I walk like a pilgrim clockwise along the shore. The sun burns with a cleansing brilliance. The sands are grey and soft underfoot. At 15,000 feet the air feels light. My heart is beating harder, but my feet go numbly over the sand. The distances, in this clarified air, are greater than they seem. I make for a nearby headland, and two hours later I am still walking towards it. Objects look closer, but smaller, than they are. And solitary sounds–a faint cheeping and piping–only accentuate the silence. All along the waterline, between the lake’s blank blue and the yellow land, coots and terns make a fringe of shifting life, tame in their borrowed sanctity. They never fly as I pass. Soon I am walking among whole colonies of water birds, as if invisible. Black-headed gulls mince in flocks along the shoreline; sandpipers pace the shallows and redshanks needle the soft earth alongside. Just offshore, pairs of Brahminy ducks are washing their coppery plumage and calling to one another in a soft, domestic two-note, then converge chuckling. I am tempted to wade in a little, where the crested grebes sit moored on their twig rafts. At ten yards their dagger beaks and black-plumed heads, splashed with Titian red, seem an arm’s length away. Sometimes they dive suddenly, or call sadly at nothing.

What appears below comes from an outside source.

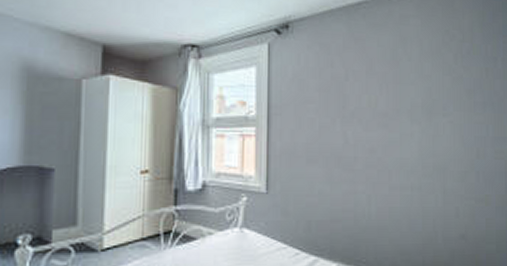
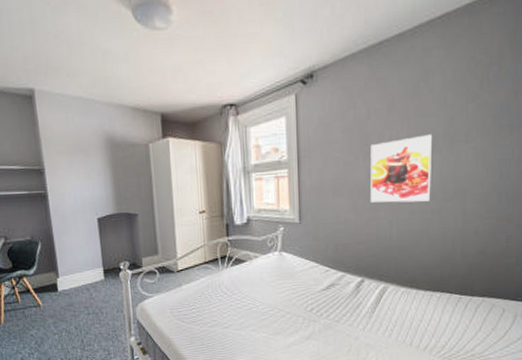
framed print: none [347,103,411,176] -> present [369,134,432,203]

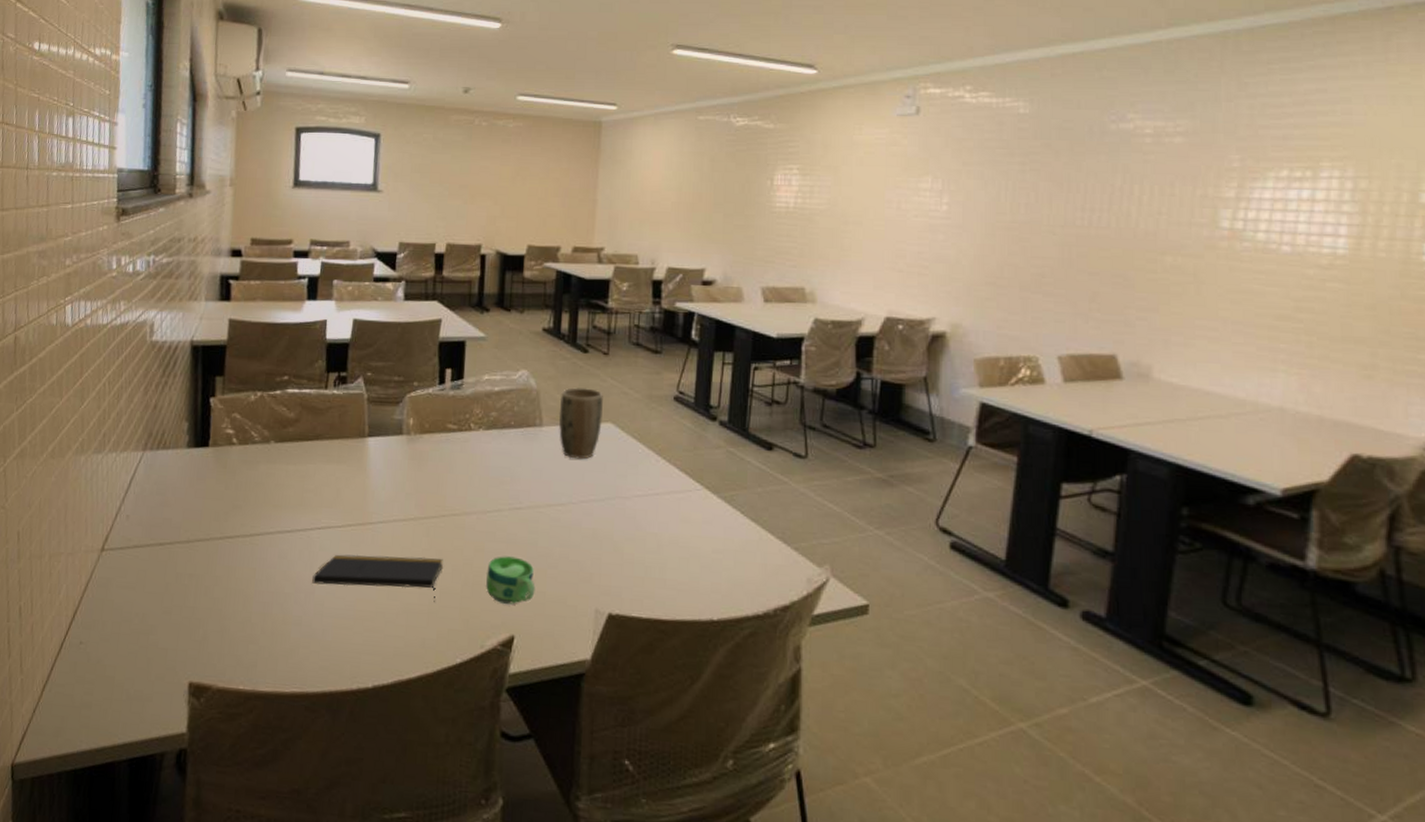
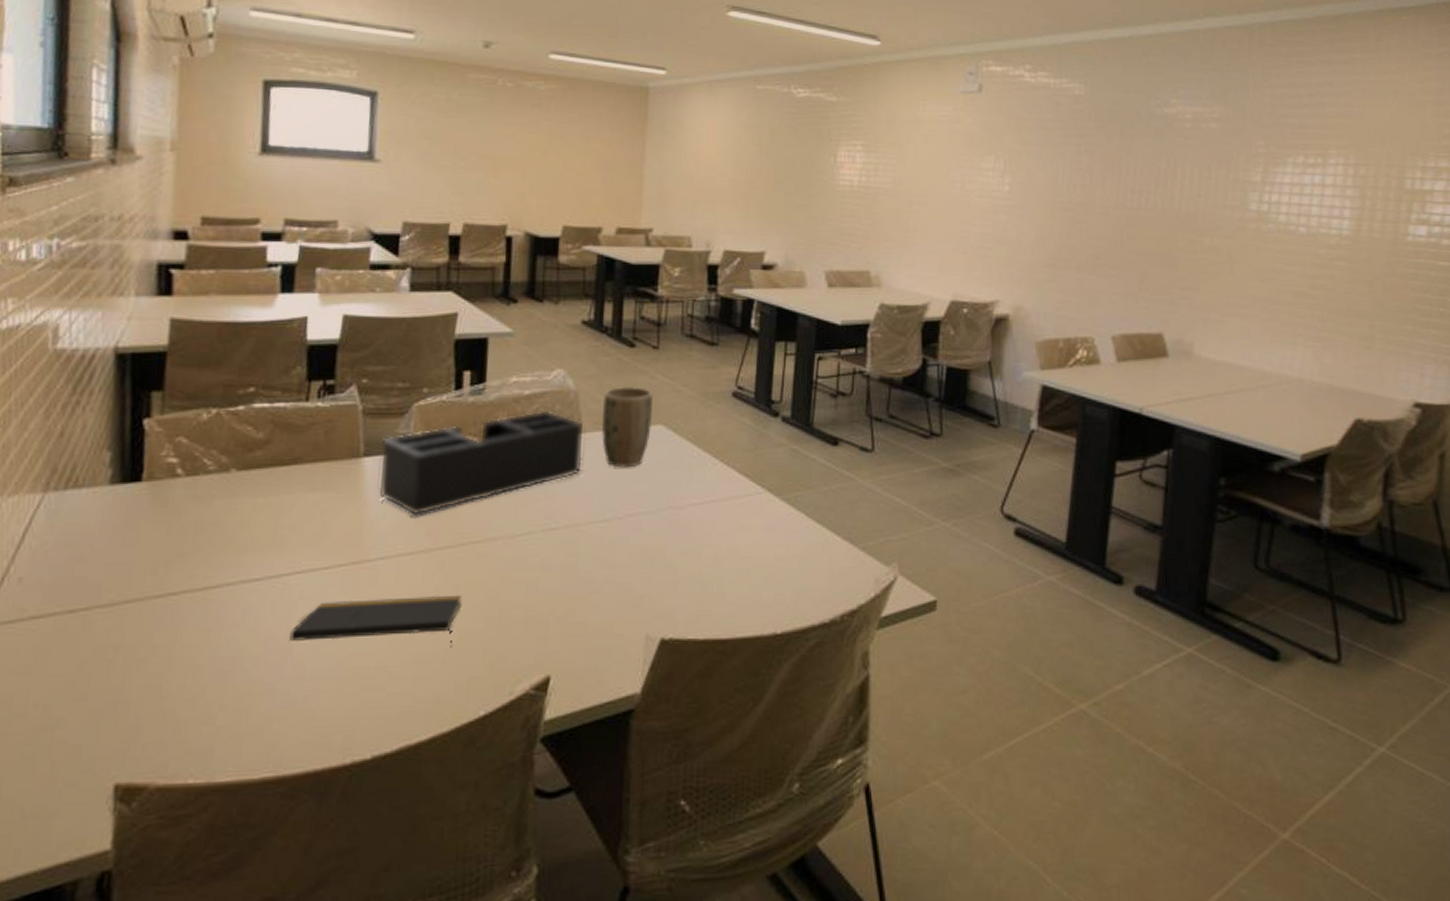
desk organizer: none [379,405,543,489] -> present [379,410,582,515]
cup: present [486,556,536,604] -> none [515,585,575,640]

As I round the headland a light wind rises, and miniature waves are breaking on the rocks. Just ahead, the promontory is heaped with white boulders that glisten unnaturally. In this dazzling air I feel oddly elated, unreal. Twenty miles away Gurla Mandhata silvers the water. At my feet slabs of stone have been prised upright and etched with prayers. What monks or pilgrims did this is impossible to know. The rock is chipped black around the words, which stand out in weathered ochre relief: Om mani padme hum, repeated like deep breathing. The slabs are canted mutely at the lake, or perhaps at Gurla Mandhata, home to the local rain goddess, and named from a legendary king who found salvation there.

High on the bluff above me ruined walls appear, and broken towers of loose-knit stones. I clamber up a slope of pure dust. There is nothing but wrecked rooms and the scent of artemisia. These, I realise, are the remains of Serkyi Cherkip, the Golden Bird monastery, where the Buddha and his disciples alighted to worship Kailas. It was gutted forty years ago in the Cultural Revolution. Until then eight small monasteries, roughly equidistant, had circled the lake like a mandala, each one symbolising a spoke of the Buddhist Wheel of Life. So pilgrims completing the lake’s encirclement turned the wheel towards salvation. Six of these devastated monasteries have been restored, but they were never populous. At Cherkip, a century ago, the community had dwindled to a single monk. Morning and evening he rang its great bronze bell over the empty water, heard by no one.